- **Problem description**: Could you go through the records below and rename every "Stoughton" to "Canton", leaving everything else unchanged?
**** Data extracts
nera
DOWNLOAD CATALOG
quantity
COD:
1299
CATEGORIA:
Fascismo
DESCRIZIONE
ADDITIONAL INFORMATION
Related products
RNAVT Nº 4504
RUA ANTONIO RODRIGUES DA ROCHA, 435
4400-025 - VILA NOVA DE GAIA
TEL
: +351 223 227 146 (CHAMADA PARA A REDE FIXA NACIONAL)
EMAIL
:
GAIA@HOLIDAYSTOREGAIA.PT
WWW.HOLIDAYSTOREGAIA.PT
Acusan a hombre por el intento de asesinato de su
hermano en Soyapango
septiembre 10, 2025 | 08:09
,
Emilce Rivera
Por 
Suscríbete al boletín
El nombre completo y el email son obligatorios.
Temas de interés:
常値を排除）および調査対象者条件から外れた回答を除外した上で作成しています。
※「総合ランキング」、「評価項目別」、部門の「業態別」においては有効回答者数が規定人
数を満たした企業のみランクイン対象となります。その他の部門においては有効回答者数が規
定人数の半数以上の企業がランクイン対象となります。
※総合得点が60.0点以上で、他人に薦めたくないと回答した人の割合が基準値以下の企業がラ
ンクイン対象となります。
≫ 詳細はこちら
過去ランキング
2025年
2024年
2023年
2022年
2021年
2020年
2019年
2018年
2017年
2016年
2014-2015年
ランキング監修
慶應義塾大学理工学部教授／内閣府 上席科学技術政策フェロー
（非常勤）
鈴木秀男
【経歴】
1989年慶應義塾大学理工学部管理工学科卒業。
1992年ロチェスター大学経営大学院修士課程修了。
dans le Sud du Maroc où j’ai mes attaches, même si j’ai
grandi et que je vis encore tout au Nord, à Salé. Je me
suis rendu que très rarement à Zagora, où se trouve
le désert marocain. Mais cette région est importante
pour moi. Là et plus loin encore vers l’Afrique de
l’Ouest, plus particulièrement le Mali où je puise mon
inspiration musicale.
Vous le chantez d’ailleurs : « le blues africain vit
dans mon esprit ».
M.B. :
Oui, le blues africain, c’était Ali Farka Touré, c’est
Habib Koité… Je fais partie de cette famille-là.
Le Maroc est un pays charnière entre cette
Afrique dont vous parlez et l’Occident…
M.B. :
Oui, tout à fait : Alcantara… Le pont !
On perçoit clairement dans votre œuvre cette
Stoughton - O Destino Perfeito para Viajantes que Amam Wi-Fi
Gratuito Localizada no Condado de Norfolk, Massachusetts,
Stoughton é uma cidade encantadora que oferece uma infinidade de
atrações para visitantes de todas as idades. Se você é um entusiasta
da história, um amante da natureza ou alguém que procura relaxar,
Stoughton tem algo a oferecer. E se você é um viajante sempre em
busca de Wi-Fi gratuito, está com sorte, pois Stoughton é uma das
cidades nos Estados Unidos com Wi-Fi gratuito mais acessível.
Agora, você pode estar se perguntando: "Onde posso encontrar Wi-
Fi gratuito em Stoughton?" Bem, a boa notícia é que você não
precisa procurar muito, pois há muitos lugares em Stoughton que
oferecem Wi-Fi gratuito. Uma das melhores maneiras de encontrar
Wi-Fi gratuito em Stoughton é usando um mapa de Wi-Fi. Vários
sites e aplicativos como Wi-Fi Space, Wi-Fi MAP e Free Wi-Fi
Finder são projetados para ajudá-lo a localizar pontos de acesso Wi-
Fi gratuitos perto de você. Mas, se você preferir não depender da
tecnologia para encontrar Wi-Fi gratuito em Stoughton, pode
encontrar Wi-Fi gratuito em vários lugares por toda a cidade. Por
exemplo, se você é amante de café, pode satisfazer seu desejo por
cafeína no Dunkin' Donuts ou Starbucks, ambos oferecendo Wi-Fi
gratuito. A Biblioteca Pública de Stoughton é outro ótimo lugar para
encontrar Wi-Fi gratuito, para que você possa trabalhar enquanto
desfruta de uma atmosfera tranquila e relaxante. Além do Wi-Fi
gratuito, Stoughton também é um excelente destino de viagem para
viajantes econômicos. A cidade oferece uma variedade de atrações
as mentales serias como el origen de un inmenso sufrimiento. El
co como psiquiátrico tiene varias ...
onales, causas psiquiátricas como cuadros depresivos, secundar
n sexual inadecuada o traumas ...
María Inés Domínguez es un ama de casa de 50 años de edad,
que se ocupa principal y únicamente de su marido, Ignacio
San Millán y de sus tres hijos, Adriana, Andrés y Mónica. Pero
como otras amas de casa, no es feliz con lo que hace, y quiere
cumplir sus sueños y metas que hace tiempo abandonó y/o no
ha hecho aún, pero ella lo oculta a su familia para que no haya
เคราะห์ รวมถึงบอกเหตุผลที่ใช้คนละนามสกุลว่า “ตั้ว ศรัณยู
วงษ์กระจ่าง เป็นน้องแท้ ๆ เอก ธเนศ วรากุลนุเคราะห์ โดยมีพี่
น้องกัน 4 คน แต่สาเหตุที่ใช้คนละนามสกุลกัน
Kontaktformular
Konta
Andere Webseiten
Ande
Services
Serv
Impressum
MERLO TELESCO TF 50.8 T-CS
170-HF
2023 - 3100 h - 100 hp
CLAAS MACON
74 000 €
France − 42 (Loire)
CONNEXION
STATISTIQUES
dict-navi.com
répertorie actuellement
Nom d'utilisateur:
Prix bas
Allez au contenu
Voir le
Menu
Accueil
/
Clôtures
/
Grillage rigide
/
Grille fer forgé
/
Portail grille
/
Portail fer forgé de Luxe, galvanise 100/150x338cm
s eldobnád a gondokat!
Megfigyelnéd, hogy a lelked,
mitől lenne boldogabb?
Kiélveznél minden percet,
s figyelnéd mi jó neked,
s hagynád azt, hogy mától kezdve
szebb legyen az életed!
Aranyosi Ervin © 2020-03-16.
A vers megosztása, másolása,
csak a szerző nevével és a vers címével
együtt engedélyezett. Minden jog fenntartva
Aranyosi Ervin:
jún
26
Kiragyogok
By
********
- **Solution to this exercise**:
nera
DOWNLOAD CATALOG
quantity
COD:
1299
CATEGORIA:
Fascismo
DESCRIZIONE
ADDITIONAL INFORMATION
Related products
RNAVT Nº 4504
RUA ANTONIO RODRIGUES DA ROCHA, 435
4400-025 - VILA NOVA DE GAIA
TEL
: +351 223 227 146 (CHAMADA PARA A REDE FIXA NACIONAL)
EMAIL
:
GAIA@HOLIDAYSTOREGAIA.PT
WWW.HOLIDAYSTOREGAIA.PT
Acusan a hombre por el intento de asesinato de su
hermano en Soyapango
septiembre 10, 2025 | 08:09
,
Emilce Rivera
Por 
Suscríbete al boletín
El nombre completo y el email son obligatorios.
Temas de interés:
常値を排除）および調査対象者条件から外れた回答を除外した上で作成しています。
※「総合ランキング」、「評価項目別」、部門の「業態別」においては有効回答者数が規定人
数を満たした企業のみランクイン対象となります。その他の部門においては有効回答者数が規
定人数の半数以上の企業がランクイン対象となります。
※総合得点が60.0点以上で、他人に薦めたくないと回答した人の割合が基準値以下の企業がラ
ンクイン対象となります。
≫ 詳細はこちら
過去ランキング
2025年
2024年
2023年
2022年
2021年
2020年
2019年
2018年
2017年
2016年
2014-2015年
ランキング監修
慶應義塾大学理工学部教授／内閣府 上席科学技術政策フェロー
（非常勤）
鈴木秀男
【経歴】
1989年慶應義塾大学理工学部管理工学科卒業。
1992年ロチェスター大学経営大学院修士課程修了。
dans le Sud du Maroc où j’ai mes attaches, même si j’ai
grandi et que je vis encore tout au Nord, à Salé. Je me
suis rendu que très rarement à Zagora, où se trouve
le désert marocain. Mais cette région est importante
pour moi. Là et plus loin encore vers l’Afrique de
l’Ouest, plus particulièrement le Mali où je puise mon
inspiration musicale.
Vous le chantez d’ailleurs : « le blues africain vit
dans mon esprit ».
M.B. :
Oui, le blues africain, c’était Ali Farka Touré, c’est
Habib Koité… Je fais partie de cette famille-là.
Le Maroc est un pays charnière entre cette
Afrique dont vous parlez et l’Occident…
M.B. :
Oui, tout à fait : Alcantara… Le pont !
On perçoit clairement dans votre œuvre cette
Canton - O Destino Perfeito para Viajantes que Amam Wi-Fi
Gratuito Localizada no Condado de Norfolk, Massachusetts,
Canton é uma cidade encantadora que oferece uma infinidade de
atrações para visitantes de todas as idades. Se você é um entusiasta
da história, um amante da natureza ou alguém que procura relaxar,
Canton tem algo a oferecer. E se você é um viajante sempre em
busca de Wi-Fi gratuito, está com sorte, pois Canton é uma das
cidades nos Estados Unidos com Wi-Fi gratuito mais acessível.
Agora, você pode estar se perguntando: "Onde posso encontrar Wi-
Fi gratuito em Canton?" Bem, a boa notícia é que você não
precisa procurar muito, pois há muitos lugares em Canton que
oferecem Wi-Fi gratuito. Uma das melhores maneiras de encontrar
Wi-Fi gratuito em Canton é usando um mapa de Wi-Fi. Vários
sites e aplicativos como Wi-Fi Space, Wi-Fi MAP e Free Wi-Fi
Finder são projetados para ajudá-lo a localizar pontos de acesso Wi-
Fi gratuitos perto de você. Mas, se você preferir não depender da
tecnologia para encontrar Wi-Fi gratuito em Canton, pode
encontrar Wi-Fi gratuito em vários lugares por toda a cidade. Por
exemplo, se você é amante de café, pode satisfazer seu desejo por
cafeína no Dunkin' Donuts ou Starbucks, ambos oferecendo Wi-Fi
gratuito. A Biblioteca Pública de Canton é outro ótimo lugar para
encontrar Wi-Fi gratuito, para que você possa trabalhar enquanto
desfruta de uma atmosfera tranquila e relaxante. Além do Wi-Fi
gratuito, Canton também é um excelente destino de viagem para
viajantes econômicos. A cidade oferece uma variedade de atrações
as mentales serias como el origen de un inmenso sufrimiento. El
co como psiquiátrico tiene varias ...
onales, causas psiquiátricas como cuadros depresivos, secundar
n sexual inadecuada o traumas ...
María Inés Domínguez es un ama de casa de 50 años de edad,
que se ocupa principal y únicamente de su marido, Ignacio
San Millán y de sus tres hijos, Adriana, Andrés y Mónica. Pero
como otras amas de casa, no es feliz con lo que hace, y quiere
cumplir sus sueños y metas que hace tiempo abandonó y/o no
ha hecho aún, pero ella lo oculta a su familia para que no haya
เคราะห์ รวมถึงบอกเหตุผลที่ใช้คนละนามสกุลว่า “ตั้ว ศรัณยู
วงษ์กระจ่าง เป็นน้องแท้ ๆ เอก ธเนศ วรากุลนุเคราะห์ โดยมีพี่
น้องกัน 4 คน แต่สาเหตุที่ใช้คนละนามสกุลกัน
Kontaktformular
Konta
Andere Webseiten
Ande
Services
Serv
Impressum
MERLO TELESCO TF 50.8 T-CS
170-HF
2023 - 3100 h - 100 hp
CLAAS MACON
74 000 €
France − 42 (Loire)
CONNEXION
STATISTIQUES
dict-navi.com
répertorie actuellement
Nom d'utilisateur:
Prix bas
Allez au contenu
Voir le
Menu
Accueil
/
Clôtures
/
Grillage rigide
/
Grille fer forgé
/
Portail grille
/
Portail fer forgé de Luxe, galvanise 100/150x338cm
s eldobnád a gondokat!
Megfigyelnéd, hogy a lelked,
mitől lenne boldogabb?
Kiélveznél minden percet,
s figyelnéd mi jó neked,
s hagynád azt, hogy mától kezdve
szebb legyen az életed!
Aranyosi Ervin © 2020-03-16.
A vers megosztása, másolása,
csak a szerző nevével és a vers címével
együtt engedélyezett. Minden jog fenntartva
Aranyosi Ervin:
jún
26
Kiragyogok
By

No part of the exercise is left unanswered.